他不樂意喉間整日裏泛起苦味,把藥盒塞進去,起身給自己倒了杯熱水。
打開手機,想說明今天下午他不在,免得有人來辦公室找他,結果卻看到好友申請。
一時之間,白臻榆以為自己看錯,但虞洐他的微信頭像八百年都是那暗藍天空沒換過,備注也給的清晰明了:虞洐。
白臻榆眉睫低掩着,嘴角噙起點笑意,給人點了通過。
這邊虞洐剛把自己清理幹淨,随後便聽到手機傳來聲響,他對着鏡子摩挲過下巴,沒第一時間去瞧,反倒是端詳了會自己的臉。
除卻眼底烏青重些,倒是看不出自己日夜颠倒的荒唐模樣。
等做完手上的一切,白臻榆已經給他發了三條消息,虞洐看那些詞句,莫名覺得有意思。
“虞洐。”
“我們十二點要到虞家,你昨晚喝酒還沒24小時不要開車,我回去接你。”
“大概還有半小時。”
認認真真看完白臻榆二十分鐘的獨角戲,虞洐甚至能想象對方真說出口時的神情。
刻意又晾了白臻榆十分鐘,對方沒再給自己發笑,虞洐才“纡尊降貴”地回複了句“好。
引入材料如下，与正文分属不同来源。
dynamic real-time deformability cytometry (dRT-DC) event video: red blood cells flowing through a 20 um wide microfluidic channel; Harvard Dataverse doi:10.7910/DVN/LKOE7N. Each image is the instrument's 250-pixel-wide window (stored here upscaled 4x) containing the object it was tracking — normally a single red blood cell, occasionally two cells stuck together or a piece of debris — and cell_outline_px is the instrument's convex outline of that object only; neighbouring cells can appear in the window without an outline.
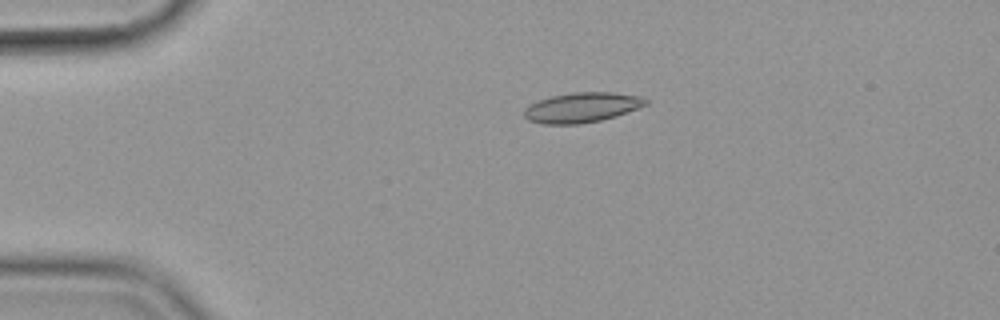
{"species": "common noctule bat (a hibernating species)", "species_latin": "Nyctalus noctula", "temperature_condition": "cold", "stored_images_in_passage": 45, "camera_frame_rate_fps": 3000, "um_per_image_px": 0.085, "animal": {"sex": "female", "body_mass_g": 19.9}, "frame": {"image": 1, "passage_image": 1, "time_ms": 0.0, "image_size_px": [1000, 320], "cell_outline_px": [[648, 104], [640, 108], [616, 116], [600, 120], [580, 124], [544, 124], [528, 120], [524, 116], [524, 108], [528, 104], [552, 96], [572, 92], [612, 92], [640, 96], [648, 100]], "centroid_in_image_um": [49.47, 9.13], "position_along_channel_um": 35.5, "area_um2": 21.33}}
”
想到回老宅要面對的人,虞洐就覺得頭開始疼起來,眉眼溢滿涼薄的譏诮,他恹恹垂着視線,舌尖抵腮,實在是心煩。
也難為他們從白臻榆這提要求,爺爺生日他的确應該回去,不過老爺子向來疼他,他現在頑劣脾性大半都來自于老爺子睜只眼閉只眼的縱容,他不樂意回最後也沒什麽,事後專門去,沒其他的“閑人”礙眼,說不定他還能哄得爺爺更開心些。
可是白臻榆約他了,确實也是,如果他沒出席,沒人敢在他面前置喙些什麽,但就不知道白臻榆會被怎樣念叨。
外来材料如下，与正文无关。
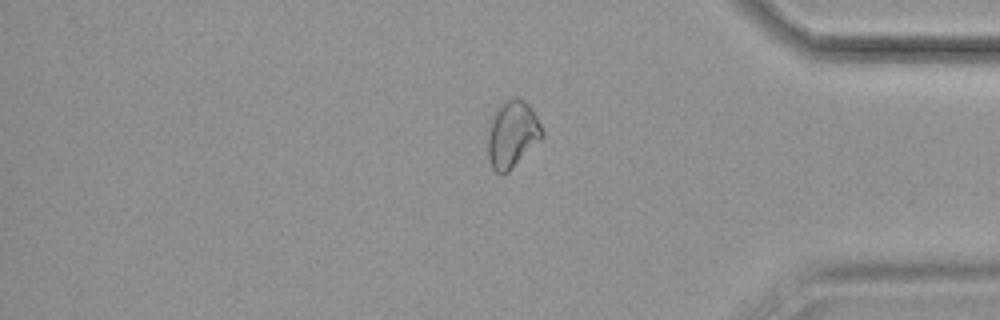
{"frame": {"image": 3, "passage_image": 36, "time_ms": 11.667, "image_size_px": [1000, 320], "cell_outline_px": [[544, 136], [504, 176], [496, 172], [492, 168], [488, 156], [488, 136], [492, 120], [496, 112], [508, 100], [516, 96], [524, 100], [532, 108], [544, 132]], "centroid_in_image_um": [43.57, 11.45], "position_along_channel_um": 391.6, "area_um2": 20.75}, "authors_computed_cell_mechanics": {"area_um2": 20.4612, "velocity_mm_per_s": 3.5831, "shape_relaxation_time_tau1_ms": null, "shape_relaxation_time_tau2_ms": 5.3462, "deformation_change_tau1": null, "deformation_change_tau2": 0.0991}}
虞洐随意戴好腕表,确定與從白臻榆衣櫃裏拿出來的衣服比較搭,就移開目光。
誰都知道虞小少爺矜貴着呢,什麽都要拔尖的,古董玩物不是絕世珍品不能送到他跟前,穿衣住行都有人專門伺候着——盡管現在眼裏容不得沙的性格收斂些,卻也不是好糊弄的。
虞洐忽然想起其餘人對自己的評價,覺着好笑,自己纨绔做派看來做得挺逼真的。
明明他可以就着髒衣服睡一宿,也什麽都可以将就。